I came across her last letter to me, a welcome baby card for Kai, right before Christmas. In a few short paragraphs, she managed to bash me, R, and my daughter with breathless accuracy. (I’m sure she’d have found something wrong with the baby if she’d ever met him.) She sent the check for Kai’s savings to my dad, she said, presumably because she didn’t trust me not to blow it on myself. She told me she couldn’t in good conscience give me my inheritance when I was in such an unstable relationship. (R and I have been together nearly a decade.) She even implied that Anya is mildly retarded, and that I was failing to get her the help she needs.
At the time I received this letter, I got mad, but set it aside. F- her and her money. I’d only started writing to her so she could know her great-grandchildren, since she likely wasn’t going to live to see any children my cousins might have. But who needs this sort of abuse? As it turns out, I didn’t receive an inheritance at all, so at least she didn’t throw her money away on the likes of me.
Coming across this letter again at such a low point in my life, though, was another matter entirely. I began to see — really see — myself through her eyes. And I thought…what if she’s right? What if I’m forgiving myself my sins because that’s what people do? What if I am as bad as she always thought I was?
Not everyone lives happily ever after. What if I am one of those people? What if I do not deserve a happy ending? I’d always thought I was doing everything “right,” but look at how things turned out. Was I just being selfish and blind, this whole time? And now there are children! How dare I bring children into a life I was so ill-prepared to sustain?
Over the next few days, however, I began to see things more clearly again. This woman knew virtually nothing about me. I’d cut her out of my life many years previously, for precisely this sort of behavior, so basically all she knew of me was the narrative she created from the few facts that filtered down to her. Would she have thought so badly of me for asking for a divorce had she known the circumstances behind it? A few months before, I’d missed a period; my husband, thinking I was pregnant, told me he wanted me to have an abortion. (There were a host of other reasons, big and small, but that was the beginning of the end.) My grandmother was devoutly Catholic. I have to think that, in the greater scheme of things, divorce was a lesser sin in her eyes than abortion. But perhaps not. She never seemed to care as passionately about motherhood as I do — as I have, for as long as I can remember.
Though the people at her funeral seemed to think the world of her, there are plenty of other people who would tell you what a mean-spirited person she could be. She viewed the world through a very bitter lens, it seems. I feel sorry for her for that. The world is a very ugly place when you look for the worst in everyone.
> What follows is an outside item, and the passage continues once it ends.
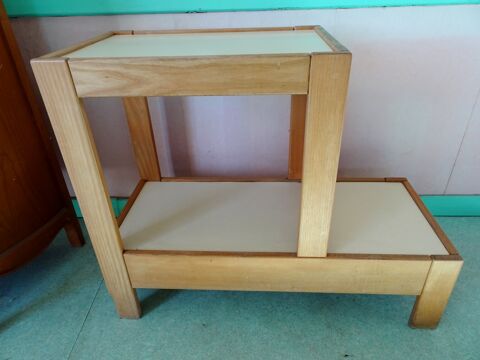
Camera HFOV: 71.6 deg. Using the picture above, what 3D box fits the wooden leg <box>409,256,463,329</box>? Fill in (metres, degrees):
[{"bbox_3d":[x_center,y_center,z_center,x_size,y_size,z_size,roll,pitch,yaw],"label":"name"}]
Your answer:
[{"bbox_3d":[0.473,0.279,0.814,0.065,0.240,0.021,0,31,5],"label":"wooden leg"}]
And that’s when I realized the key thing she’d gotten wrong, the thing she always got wrong about me. I have always operated, as much as I could, from a place of love. It’s what I do. It’s who I am. I had children not as a reflection of myself, or to create mini-mes whose accomplishments I could brag about, but so I would have more family to share my life with. If money meant more to me, I’d have more. If my career were all that important to me, I’d have a better one. I never gave a crap about any of that stuff, though. I wanted a family. So I had one. It didn’t come as easily to me as it does to other people. I’ve had to jump through some hoops, make some adjustments to the “standard” way of doing things. But I pulled it off.
She was always so worried that I was going to ask her for money. I never asked her for a dime. All I ever wanted was for her to love me. But she didn’t. And that’s not my fault.
So I’m throwing away that stupid letter. The best way to deal with these feelings, I think, is to forget she ever wrote it, and to live life on my own terms. She was a nonentity in my life when she was alive, and I’ll be damned if I’m going to let her haunt me now.
Should I encounter anyone else who wants to look down on me because of who I am, where I live, and how I conduct my affairs, well, I’ll allow that they are entitled to their opinions, but I’m not obliged to sit and listen to them. You do you. I am not you. So I’ll do things my own way, thanks.
Maybe I am a failure. Maybe I will never get my head above water financially. Maybe I will scrape by for the rest of my life. But damn it, there is more to life than money. Time to start focusing on those things, because when I’m gone, I want to leave something more behind than a balanced checkbook.
That’s the mindset I’m entering into 2017 with.